When we invite people from outside as a supplier, facilitator, coach or consultant we are inviting them to contribute to our conversations in novel ways and yet at the same time to fit-in. It’s an ambivalent ask – “we want you to really challenge us, bring in your expertise…. and …..er….agree with us as well”.
Buying in expertise can bring novelty and difference and a real opportunity for change. Yet it can be tricky to really find people who enable us to be our best selves and, at times, for us to invest the time and effort involved in making a change. Too much difference, and we misunderstand each other’s intentions and behaviours, promises are not realised, and money is often wasted; too much of their expertise and we can feel told off.
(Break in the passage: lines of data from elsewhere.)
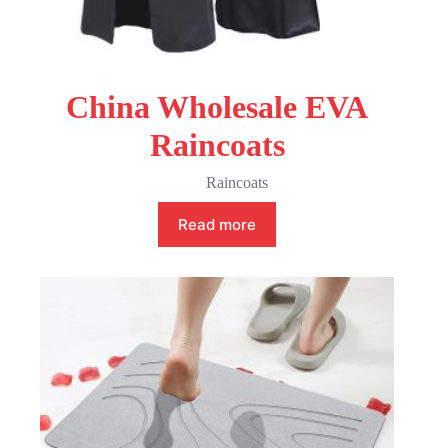
China Wholesale EVA
Raincoats
Raincoats
Read more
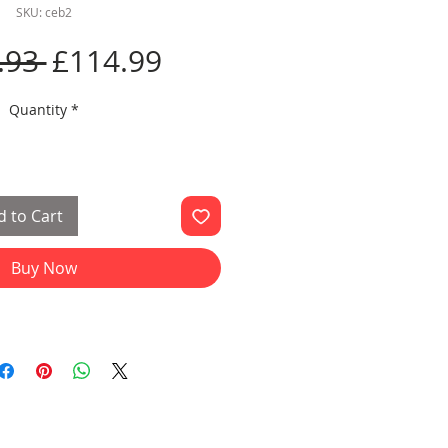
SKU: ceb2
Regular
Sale
.93 
£114.99
Price
Price
Quantity
*
 to Cart
Buy Now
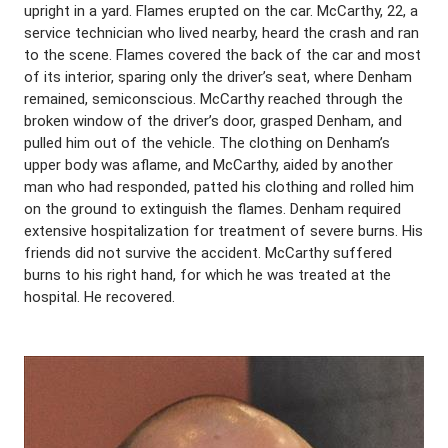
upright in a yard. Flames erupted on the car. McCarthy, 22, a
service technician who lived nearby, heard the crash and ran
to the scene. Flames covered the back of the car and most
of its interior, sparing only the driver’s seat, where Denham
remained, semiconscious. McCarthy reached through the
broken window of the driver’s door, grasped Denham, and
pulled him out of the vehicle. The clothing on Denham’s
upper body was aflame, and McCarthy, aided by another
man who had responded, patted his clothing and rolled him
on the ground to extinguish the flames. Denham required
extensive hospitalization for treatment of severe burns. His
friends did not survive the accident. McCarthy suffered
burns to his right hand, for which he was treated at the
hospital. He recovered.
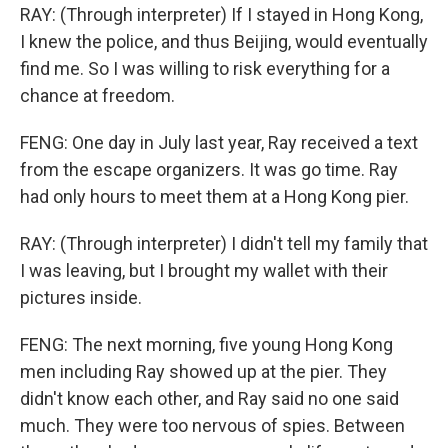
RAY: (Through interpreter) If I stayed in Hong Kong,
I knew the police, and thus Beijing, would eventually
find me. So I was willing to risk everything for a
chance at freedom.
FENG: One day in July last year, Ray received a text
from the escape organizers. It was go time. Ray
had only hours to meet them at a Hong Kong pier.
RAY: (Through interpreter) I didn't tell my family that
I was leaving, but I brought my wallet with their
pictures inside.
FENG: The next morning, five young Hong Kong
men including Ray showed up at the pier. They
didn't know each other, and Ray said no one said
much. They were too nervous of spies. Between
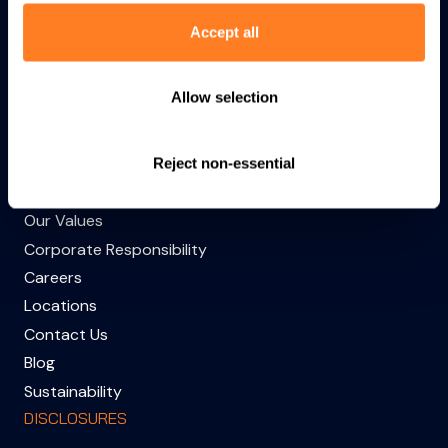
Accept all
Products
Capabilities
Industries
Allow selection
About
Sitemap
Reject non-essential
COMPANY
Our Values
Corporate Responsibility
Careers
Locations
Contact Us
Blog
Sustainability
DISCLOSURES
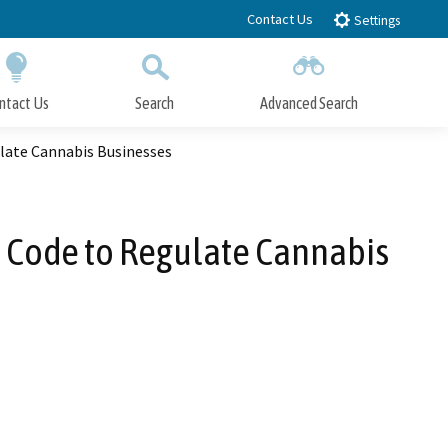
Contact Us
Settings
ntact Us
Search
Advanced Search
Submit
Close Search
late Cannabis Businesses
 Code to Regulate Cannabis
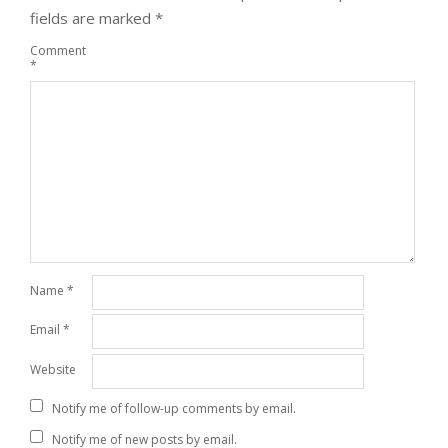
fields are marked
*
Comment
*
Name
*
Email
*
Website
Notify me of follow-up comments by email.
Notify me of new posts by email.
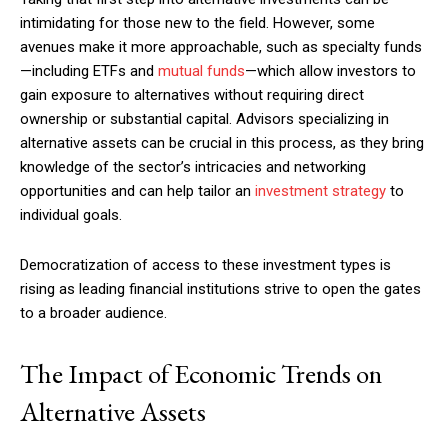
intimidating for those new to the field. However, some
avenues make it more approachable, such as specialty funds
—including ETFs and
mutual funds
—which allow investors to
gain exposure to alternatives without requiring direct
ownership or substantial capital. Advisors specializing in
alternative assets can be crucial in this process, as they bring
knowledge of the sector’s intricacies and networking
opportunities and can help tailor an
investment strategy
to
individual goals.
Democratization of access to these investment types is
rising as leading financial institutions strive to open the gates
to a broader audience.
The Impact of Economic Trends on
Alternative Assets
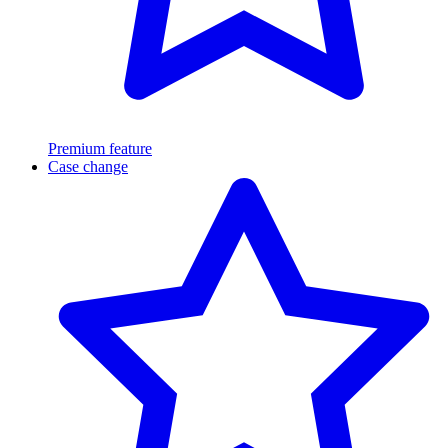
Premium feature
Case change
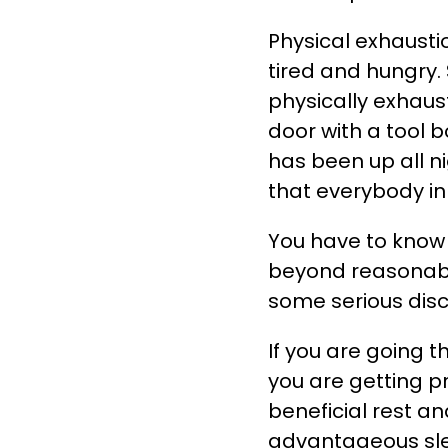
Physical exhausti
tired and hungry.
physically exhaus
door with a tool b
has been up all n
that everybody in 
You have to know 
beyond reasonable
some serious dis
If you are going 
you are getting p
beneficial rest a
advantageous sle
Here at ndc we spend much of our time being the external consultant – having bought in some expertise ourselves this month – we reflected of the value of external input when at its best.
Familiar things look new to you – You are able to revisit business issues – knotty dead ends you know so very well – and they appear to you in a new light because of the way you are asked to look again by the external individual is different. This lens is offered through questioning, daring to ask you to explain your assumptions, your fantasies, and your dreams.
Relevant expertise is offered – Tales from the outside world that illuminate, oppose, and challenge; all in the spirit of inviting you to look again at what you are aiming for and, why you have got so stuck. It’s not about the consultant, it’s all about you.
Energy is generated – The conversations are demanding and yet so re-energising as you are able to go on together in new ways and take actions with a new purpose.
Your temporary team works very well – The consultant offers robust and respectful challenge to the patterns of conversation and group dynamics they see – they can hold the mirror up to how you get stuck and how you trip yourselves up – are you brave enough, or too risk adverse? What do you need to move forwards?
They genuinely understand where you are at – This requires them to really listen and notice your business needs, to look systemically, which can often be overlooked when briefing. David Casey talks about us being able to begin our work at where the client is currently and not where we think they should be. This seems very simple, and yet the job of really finding out where the client requires expertise and tenacity.
They are grounded and pragmatic – They translate their expertise, to your language for you to act on. They have a can do attitude and help you with your blind spots and eccentricities. They use their network to connect you.
Their objectivity enables you to uncover the elephant or elephants in the room to release unlocked resources.
They remain on the boundary – They join you temporarily and will leave you when you are ready.
They recognise your business stage and move you on – They enable you to transition to another stage in your strategy delivery, business development, personal development or to put it another way, as Greiner suggests, they can get you through to the next phase of business growth – by releasing the best in you.
So, I’d say, based on our experience that it is very valuable indeed.